# Given exercise
Return every one of the following lines word for word, with no changes.

___ Available records ___

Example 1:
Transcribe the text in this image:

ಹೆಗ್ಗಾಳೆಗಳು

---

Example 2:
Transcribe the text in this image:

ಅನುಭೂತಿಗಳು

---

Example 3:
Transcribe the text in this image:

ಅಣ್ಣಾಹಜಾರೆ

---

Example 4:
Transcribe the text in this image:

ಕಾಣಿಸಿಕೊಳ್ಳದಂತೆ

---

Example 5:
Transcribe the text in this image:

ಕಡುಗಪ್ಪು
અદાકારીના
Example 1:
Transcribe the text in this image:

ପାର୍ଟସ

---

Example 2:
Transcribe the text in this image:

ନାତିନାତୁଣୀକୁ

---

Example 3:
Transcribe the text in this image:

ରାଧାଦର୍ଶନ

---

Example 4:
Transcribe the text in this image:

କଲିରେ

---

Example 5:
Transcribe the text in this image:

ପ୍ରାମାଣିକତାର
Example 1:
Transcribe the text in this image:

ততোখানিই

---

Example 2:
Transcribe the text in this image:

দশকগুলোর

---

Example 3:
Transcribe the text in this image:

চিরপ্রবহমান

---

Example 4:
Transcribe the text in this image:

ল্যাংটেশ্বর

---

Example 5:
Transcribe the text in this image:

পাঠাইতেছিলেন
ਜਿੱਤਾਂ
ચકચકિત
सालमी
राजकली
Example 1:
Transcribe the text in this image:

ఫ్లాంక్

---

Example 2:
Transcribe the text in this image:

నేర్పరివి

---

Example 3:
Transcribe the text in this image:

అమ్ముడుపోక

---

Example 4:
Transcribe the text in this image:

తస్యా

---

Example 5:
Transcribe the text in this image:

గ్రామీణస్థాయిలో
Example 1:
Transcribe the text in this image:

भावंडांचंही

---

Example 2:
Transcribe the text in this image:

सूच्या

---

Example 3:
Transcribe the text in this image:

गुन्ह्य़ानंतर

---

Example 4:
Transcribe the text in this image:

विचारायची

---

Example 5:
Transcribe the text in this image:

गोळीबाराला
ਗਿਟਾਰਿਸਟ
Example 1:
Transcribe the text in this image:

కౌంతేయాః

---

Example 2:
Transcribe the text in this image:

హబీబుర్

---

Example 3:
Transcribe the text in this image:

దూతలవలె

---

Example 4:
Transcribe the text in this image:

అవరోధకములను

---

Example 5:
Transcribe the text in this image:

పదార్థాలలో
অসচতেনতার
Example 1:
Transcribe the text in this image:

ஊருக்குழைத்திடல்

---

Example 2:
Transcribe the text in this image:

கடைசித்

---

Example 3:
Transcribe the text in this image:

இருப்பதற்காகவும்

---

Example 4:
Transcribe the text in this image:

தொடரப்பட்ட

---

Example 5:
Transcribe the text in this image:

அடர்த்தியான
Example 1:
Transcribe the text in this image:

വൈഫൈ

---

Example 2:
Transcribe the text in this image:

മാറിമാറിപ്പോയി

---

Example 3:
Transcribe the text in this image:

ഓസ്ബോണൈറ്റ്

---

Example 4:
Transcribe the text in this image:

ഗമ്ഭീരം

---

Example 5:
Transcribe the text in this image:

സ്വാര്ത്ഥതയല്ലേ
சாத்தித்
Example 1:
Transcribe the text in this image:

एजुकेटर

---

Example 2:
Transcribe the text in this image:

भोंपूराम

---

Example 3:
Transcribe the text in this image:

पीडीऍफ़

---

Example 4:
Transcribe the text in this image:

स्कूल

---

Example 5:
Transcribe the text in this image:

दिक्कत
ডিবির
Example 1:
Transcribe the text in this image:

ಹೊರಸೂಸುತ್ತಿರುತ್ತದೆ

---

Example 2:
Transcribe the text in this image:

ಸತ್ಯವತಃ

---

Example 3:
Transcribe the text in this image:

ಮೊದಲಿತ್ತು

___

# Task result
Example 1:
Transcribe the text in this image:

ಹೆಗ್ಗಾಳೆಗಳು

---

Example 2:
Transcribe the text in this image:

ಅನುಭೂತಿಗಳು

---

Example 3:
Transcribe the text in this image:

ಅಣ್ಣಾಹಜಾರೆ

---

Example 4:
Transcribe the text in this image:

ಕಾಣಿಸಿಕೊಳ್ಳದಂತೆ

---

Example 5:
Transcribe the text in this image:

ಕಡುಗಪ್ಪು
અદાકારીના
Example 1:
Transcribe the text in this image:

ପାର୍ଟସ

---

Example 2:
Transcribe the text in this image:

ନାତିନାତୁଣୀକୁ

---

Example 3:
Transcribe the text in this image:

ରାଧାଦର୍ଶନ

---

Example 4:
Transcribe the text in this image:

କଲିରେ

---

Example 5:
Transcribe the text in this image:

ପ୍ରାମାଣିକତାର
Example 1:
Transcribe the text in this image:

ততোখানিই

---

Example 2:
Transcribe the text in this image:

দশকগুলোর

---

Example 3:
Transcribe the text in this image:

চিরপ্রবহমান

---

Example 4:
Transcribe the text in this image:

ল্যাংটেশ্বর

---

Example 5:
Transcribe the text in this image:

পাঠাইতেছিলেন
ਜਿੱਤਾਂ
ચકચકિત
सालमी
राजकली
Example 1:
Transcribe the text in this image:

ఫ్లాంక్

---

Example 2:
Transcribe the text in this image:

నేర్పరివి

---

Example 3:
Transcribe the text in this image:

అమ్ముడుపోక

---

Example 4:
Transcribe the text in this image:

తస్యా

---

Example 5:
Transcribe the text in this image:

గ్రామీణస్థాయిలో
Example 1:
Transcribe the text in this image:

भावंडांचंही

---

Example 2:
Transcribe the text in this image:

सूच्या

---

Example 3:
Transcribe the text in this image:

गुन्ह्य़ानंतर

---

Example 4:
Transcribe the text in this image:

विचारायची

---

Example 5:
Transcribe the text in this image:

गोळीबाराला
ਗਿਟਾਰਿਸਟ
Example 1:
Transcribe the text in this image:

కౌంతేయాః

---

Example 2:
Transcribe the text in this image:

హబీబుర్

---

Example 3:
Transcribe the text in this image:

దూతలవలె

---

Example 4:
Transcribe the text in this image:

అవరోధకములను

---

Example 5:
Transcribe the text in this image:

పదార్థాలలో
অসচতেনতার
Example 1:
Transcribe the text in this image:

ஊருக்குழைத்திடல்

---

Example 2:
Transcribe the text in this image:

கடைசித்

---

Example 3:
Transcribe the text in this image:

இருப்பதற்காகவும்

---

Example 4:
Transcribe the text in this image:

தொடரப்பட்ட

---

Example 5:
Transcribe the text in this image:

அடர்த்தியான
Example 1:
Transcribe the text in this image:

വൈഫൈ

---

Example 2:
Transcribe the text in this image:

മാറിമാറിപ്പോയി

---

Example 3:
Transcribe the text in this image:

ഓസ്ബോണൈറ്റ്

---

Example 4:
Transcribe the text in this image:

ഗമ്ഭീരം

---

Example 5:
Transcribe the text in this image:

സ്വാര്ത്ഥതയല്ലേ
சாத்தித்
Example 1:
Transcribe the text in this image:

एजुकेटर

---

Example 2:
Transcribe the text in this image:

भोंपूराम

---

Example 3:
Transcribe the text in this image:

पीडीऍफ़

---

Example 4:
Transcribe the text in this image:

स्कूल

---

Example 5:
Transcribe the text in this image:

दिक्कत
ডিবির
Example 1:
Transcribe the text in this image:

ಹೊರಸೂಸುತ್ತಿರುತ್ತದೆ

---

Example 2:
Transcribe the text in this image:

ಸತ್ಯವತಃ

---

Example 3:
Transcribe the text in this image:

ಮೊದಲಿತ್ತು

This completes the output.